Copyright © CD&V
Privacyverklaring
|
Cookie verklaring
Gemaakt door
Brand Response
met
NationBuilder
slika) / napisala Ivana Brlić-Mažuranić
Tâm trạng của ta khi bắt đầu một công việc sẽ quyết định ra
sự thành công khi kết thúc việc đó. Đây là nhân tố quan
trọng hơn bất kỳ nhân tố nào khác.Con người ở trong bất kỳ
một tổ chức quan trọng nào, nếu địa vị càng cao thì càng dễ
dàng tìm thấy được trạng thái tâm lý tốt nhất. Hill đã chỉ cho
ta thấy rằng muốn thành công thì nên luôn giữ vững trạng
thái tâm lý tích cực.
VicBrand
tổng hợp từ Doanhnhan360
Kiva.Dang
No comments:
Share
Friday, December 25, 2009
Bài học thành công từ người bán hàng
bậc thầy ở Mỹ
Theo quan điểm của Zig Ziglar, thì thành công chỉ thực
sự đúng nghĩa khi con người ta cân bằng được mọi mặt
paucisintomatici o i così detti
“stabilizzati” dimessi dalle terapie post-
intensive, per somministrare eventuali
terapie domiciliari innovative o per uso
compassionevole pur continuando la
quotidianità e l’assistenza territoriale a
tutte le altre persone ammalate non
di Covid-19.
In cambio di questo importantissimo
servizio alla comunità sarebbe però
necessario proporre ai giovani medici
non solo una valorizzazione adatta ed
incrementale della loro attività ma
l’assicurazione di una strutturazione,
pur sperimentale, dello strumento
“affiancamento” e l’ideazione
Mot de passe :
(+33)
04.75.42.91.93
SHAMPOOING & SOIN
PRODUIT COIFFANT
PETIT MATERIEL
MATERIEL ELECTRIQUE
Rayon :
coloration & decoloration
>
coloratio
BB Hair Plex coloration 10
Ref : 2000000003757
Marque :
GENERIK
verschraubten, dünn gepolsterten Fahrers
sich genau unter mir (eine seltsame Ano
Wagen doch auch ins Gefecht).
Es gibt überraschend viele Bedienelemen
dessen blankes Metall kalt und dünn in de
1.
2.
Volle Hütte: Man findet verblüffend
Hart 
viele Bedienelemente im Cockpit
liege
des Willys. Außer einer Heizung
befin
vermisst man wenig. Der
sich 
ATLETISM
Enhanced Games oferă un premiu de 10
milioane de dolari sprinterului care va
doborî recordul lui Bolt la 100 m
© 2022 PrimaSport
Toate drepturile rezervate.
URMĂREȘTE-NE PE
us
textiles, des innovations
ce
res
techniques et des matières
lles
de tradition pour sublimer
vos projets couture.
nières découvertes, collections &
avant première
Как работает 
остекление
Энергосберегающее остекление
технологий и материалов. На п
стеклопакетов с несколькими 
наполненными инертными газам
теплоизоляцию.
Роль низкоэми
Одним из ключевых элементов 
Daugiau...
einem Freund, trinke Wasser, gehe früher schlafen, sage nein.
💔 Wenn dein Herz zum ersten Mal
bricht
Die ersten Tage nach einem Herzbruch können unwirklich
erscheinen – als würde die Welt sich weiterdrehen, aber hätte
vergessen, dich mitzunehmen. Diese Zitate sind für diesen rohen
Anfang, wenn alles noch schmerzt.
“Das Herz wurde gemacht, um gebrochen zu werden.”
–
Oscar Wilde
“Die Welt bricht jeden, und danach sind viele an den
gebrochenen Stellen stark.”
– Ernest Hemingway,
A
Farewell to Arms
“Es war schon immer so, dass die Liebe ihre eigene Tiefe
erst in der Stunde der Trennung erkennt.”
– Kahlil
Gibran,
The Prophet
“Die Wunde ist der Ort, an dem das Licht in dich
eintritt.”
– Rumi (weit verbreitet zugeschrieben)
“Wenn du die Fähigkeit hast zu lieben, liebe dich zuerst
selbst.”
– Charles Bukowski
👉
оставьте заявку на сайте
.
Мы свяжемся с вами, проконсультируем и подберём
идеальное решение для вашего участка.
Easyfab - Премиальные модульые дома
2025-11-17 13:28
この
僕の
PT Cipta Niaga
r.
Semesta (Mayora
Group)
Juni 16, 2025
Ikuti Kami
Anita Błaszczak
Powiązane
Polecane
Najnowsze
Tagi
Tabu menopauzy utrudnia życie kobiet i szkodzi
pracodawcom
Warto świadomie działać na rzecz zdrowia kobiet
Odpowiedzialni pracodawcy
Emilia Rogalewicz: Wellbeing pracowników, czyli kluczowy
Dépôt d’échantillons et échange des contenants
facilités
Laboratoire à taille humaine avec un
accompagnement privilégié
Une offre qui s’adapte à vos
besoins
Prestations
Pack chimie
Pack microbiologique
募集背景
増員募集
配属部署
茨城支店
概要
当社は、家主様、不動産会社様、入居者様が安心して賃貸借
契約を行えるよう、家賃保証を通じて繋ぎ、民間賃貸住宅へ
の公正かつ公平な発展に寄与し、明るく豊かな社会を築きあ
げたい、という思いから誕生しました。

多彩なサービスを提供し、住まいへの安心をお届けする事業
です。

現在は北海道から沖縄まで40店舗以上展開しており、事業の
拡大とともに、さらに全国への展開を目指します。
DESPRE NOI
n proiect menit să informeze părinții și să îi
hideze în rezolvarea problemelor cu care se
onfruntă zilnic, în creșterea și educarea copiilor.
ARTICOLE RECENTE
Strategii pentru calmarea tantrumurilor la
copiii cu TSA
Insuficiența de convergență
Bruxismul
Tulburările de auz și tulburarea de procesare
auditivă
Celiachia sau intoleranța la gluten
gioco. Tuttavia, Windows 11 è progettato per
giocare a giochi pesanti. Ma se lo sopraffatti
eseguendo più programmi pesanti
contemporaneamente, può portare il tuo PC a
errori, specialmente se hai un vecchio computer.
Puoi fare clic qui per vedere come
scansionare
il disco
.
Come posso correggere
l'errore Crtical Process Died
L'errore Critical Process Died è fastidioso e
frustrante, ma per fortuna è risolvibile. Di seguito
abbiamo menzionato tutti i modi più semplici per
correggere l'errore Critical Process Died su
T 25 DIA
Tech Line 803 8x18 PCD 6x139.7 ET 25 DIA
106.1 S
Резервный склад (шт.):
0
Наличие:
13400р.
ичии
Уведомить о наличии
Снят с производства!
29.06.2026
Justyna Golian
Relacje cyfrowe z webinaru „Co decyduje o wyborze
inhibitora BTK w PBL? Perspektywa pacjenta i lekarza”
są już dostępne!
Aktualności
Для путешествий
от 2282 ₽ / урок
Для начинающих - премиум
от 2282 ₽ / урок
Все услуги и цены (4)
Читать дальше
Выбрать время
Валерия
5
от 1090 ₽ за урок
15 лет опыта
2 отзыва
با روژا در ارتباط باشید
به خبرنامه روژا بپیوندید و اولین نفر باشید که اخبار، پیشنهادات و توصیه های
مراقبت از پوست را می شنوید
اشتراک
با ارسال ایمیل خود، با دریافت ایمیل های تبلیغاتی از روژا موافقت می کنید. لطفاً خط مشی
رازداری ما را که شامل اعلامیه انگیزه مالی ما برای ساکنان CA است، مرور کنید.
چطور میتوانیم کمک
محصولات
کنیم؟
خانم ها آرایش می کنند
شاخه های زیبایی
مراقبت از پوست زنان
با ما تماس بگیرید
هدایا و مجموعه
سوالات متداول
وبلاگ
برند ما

_Work instruction:_ Return all of the entries above exactly as they stand.

_Response to the exercise:_
Copyright © CD&V
Privacyverklaring
|
Cookie verklaring
Gemaakt door
Brand Response
met
NationBuilder
slika) / napisala Ivana Brlić-Mažuranić
Tâm trạng của ta khi bắt đầu một công việc sẽ quyết định ra
sự thành công khi kết thúc việc đó. Đây là nhân tố quan
trọng hơn bất kỳ nhân tố nào khác.Con người ở trong bất kỳ
một tổ chức quan trọng nào, nếu địa vị càng cao thì càng dễ
dàng tìm thấy được trạng thái tâm lý tốt nhất. Hill đã chỉ cho
ta thấy rằng muốn thành công thì nên luôn giữ vững trạng
thái tâm lý tích cực.
VicBrand
tổng hợp từ Doanhnhan360
Kiva.Dang
No comments:
Share
Friday, December 25, 2009
Bài học thành công từ người bán hàng
bậc thầy ở Mỹ
Theo quan điểm của Zig Ziglar, thì thành công chỉ thực
sự đúng nghĩa khi con người ta cân bằng được mọi mặt
paucisintomatici o i così detti
“stabilizzati” dimessi dalle terapie post-
intensive, per somministrare eventuali
terapie domiciliari innovative o per uso
compassionevole pur continuando la
quotidianità e l’assistenza territoriale a
tutte le altre persone ammalate non
di Covid-19.
In cambio di questo importantissimo
servizio alla comunità sarebbe però
necessario proporre ai giovani medici
non solo una valorizzazione adatta ed
incrementale della loro attività ma
l’assicurazione di una strutturazione,
pur sperimentale, dello strumento
“affiancamento” e l’ideazione
Mot de passe :
(+33)
04.75.42.91.93
SHAMPOOING & SOIN
PRODUIT COIFFANT
PETIT MATERIEL
MATERIEL ELECTRIQUE
Rayon :
coloration & decoloration
>
coloratio
BB Hair Plex coloration 10
Ref : 2000000003757
Marque :
GENERIK
verschraubten, dünn gepolsterten Fahrers
sich genau unter mir (eine seltsame Ano
Wagen doch auch ins Gefecht).
Es gibt überraschend viele Bedienelemen
dessen blankes Metall kalt und dünn in de
1.
2.
Volle Hütte: Man findet verblüffend
Hart 
viele Bedienelemente im Cockpit
liege
des Willys. Außer einer Heizung
befin
vermisst man wenig. Der
sich 
ATLETISM
Enhanced Games oferă un premiu de 10
milioane de dolari sprinterului care va
doborî recordul lui Bolt la 100 m
© 2022 PrimaSport
Toate drepturile rezervate.
URMĂREȘTE-NE PE
us
textiles, des innovations
ce
res
techniques et des matières
lles
de tradition pour sublimer
vos projets couture.
nières découvertes, collections &
avant première
Как работает 
остекление
Энергосберегающее остекление
технологий и материалов. На п
стеклопакетов с несколькими 
наполненными инертными газам
теплоизоляцию.
Роль низкоэми
Одним из ключевых элементов 
Daugiau...
einem Freund, trinke Wasser, gehe früher schlafen, sage nein.
💔 Wenn dein Herz zum ersten Mal
bricht
Die ersten Tage nach einem Herzbruch können unwirklich
erscheinen – als würde die Welt sich weiterdrehen, aber hätte
vergessen, dich mitzunehmen. Diese Zitate sind für diesen rohen
Anfang, wenn alles noch schmerzt.
“Das Herz wurde gemacht, um gebrochen zu werden.”
–
Oscar Wilde
“Die Welt bricht jeden, und danach sind viele an den
gebrochenen Stellen stark.”
– Ernest Hemingway,
A
Farewell to Arms
“Es war schon immer so, dass die Liebe ihre eigene Tiefe
erst in der Stunde der Trennung erkennt.”
– Kahlil
Gibran,
The Prophet
“Die Wunde ist der Ort, an dem das Licht in dich
eintritt.”
– Rumi (weit verbreitet zugeschrieben)
“Wenn du die Fähigkeit hast zu lieben, liebe dich zuerst
selbst.”
– Charles Bukowski
👉
оставьте заявку на сайте
.
Мы свяжемся с вами, проконсультируем и подберём
идеальное решение для вашего участка.
Easyfab - Премиальные модульые дома
2025-11-17 13:28
この
僕の
PT Cipta Niaga
r.
Semesta (Mayora
Group)
Juni 16, 2025
Ikuti Kami
Anita Błaszczak
Powiązane
Polecane
Najnowsze
Tagi
Tabu menopauzy utrudnia życie kobiet i szkodzi
pracodawcom
Warto świadomie działać na rzecz zdrowia kobiet
Odpowiedzialni pracodawcy
Emilia Rogalewicz: Wellbeing pracowników, czyli kluczowy
Dépôt d’échantillons et échange des contenants
facilités
Laboratoire à taille humaine avec un
accompagnement privilégié
Une offre qui s’adapte à vos
besoins
Prestations
Pack chimie
Pack microbiologique
募集背景
増員募集
配属部署
茨城支店
概要
当社は、家主様、不動産会社様、入居者様が安心して賃貸借
契約を行えるよう、家賃保証を通じて繋ぎ、民間賃貸住宅へ
の公正かつ公平な発展に寄与し、明るく豊かな社会を築きあ
げたい、という思いから誕生しました。

多彩なサービスを提供し、住まいへの安心をお届けする事業
です。

現在は北海道から沖縄まで40店舗以上展開しており、事業の
拡大とともに、さらに全国への展開を目指します。
DESPRE NOI
n proiect menit să informeze părinții și să îi
hideze în rezolvarea problemelor cu care se
onfruntă zilnic, în creșterea și educarea copiilor.
ARTICOLE RECENTE
Strategii pentru calmarea tantrumurilor la
copiii cu TSA
Insuficiența de convergență
Bruxismul
Tulburările de auz și tulburarea de procesare
auditivă
Celiachia sau intoleranța la gluten
gioco. Tuttavia, Windows 11 è progettato per
giocare a giochi pesanti. Ma se lo sopraffatti
eseguendo più programmi pesanti
contemporaneamente, può portare il tuo PC a
errori, specialmente se hai un vecchio computer.
Puoi fare clic qui per vedere come
scansionare
il disco
.
Come posso correggere
l'errore Crtical Process Died
L'errore Critical Process Died è fastidioso e
frustrante, ma per fortuna è risolvibile. Di seguito
abbiamo menzionato tutti i modi più semplici per
correggere l'errore Critical Process Died su
T 25 DIA
Tech Line 803 8x18 PCD 6x139.7 ET 25 DIA
106.1 S
Резервный склад (шт.):
0
Наличие:
13400р.
ичии
Уведомить о наличии
Снят с производства!
29.06.2026
Justyna Golian
Relacje cyfrowe z webinaru „Co decyduje o wyborze
inhibitora BTK w PBL? Perspektywa pacjenta i lekarza”
są już dostępne!
Aktualności
Для путешествий
от 2282 ₽ / урок
Для начинающих - премиум
от 2282 ₽ / урок
Все услуги и цены (4)
Читать дальше
Выбрать время
Валерия
5
от 1090 ₽ за урок
15 лет опыта
2 отзыва
با روژا در ارتباط باشید
به خبرنامه روژا بپیوندید و اولین نفر باشید که اخبار، پیشنهادات و توصیه های
مراقبت از پوست را می شنوید
اشتراک
با ارسال ایمیل خود، با دریافت ایمیل های تبلیغاتی از روژا موافقت می کنید. لطفاً خط مشی
رازداری ما را که شامل اعلامیه انگیزه مالی ما برای ساکنان CA است، مرور کنید.
چطور میتوانیم کمک
محصولات
کنیم؟
خانم ها آرایش می کنند
شاخه های زیبایی
مراقبت از پوست زنان
با ما تماس بگیرید
هدایا و مجموعه
سوالات متداول
وبلاگ
برند ما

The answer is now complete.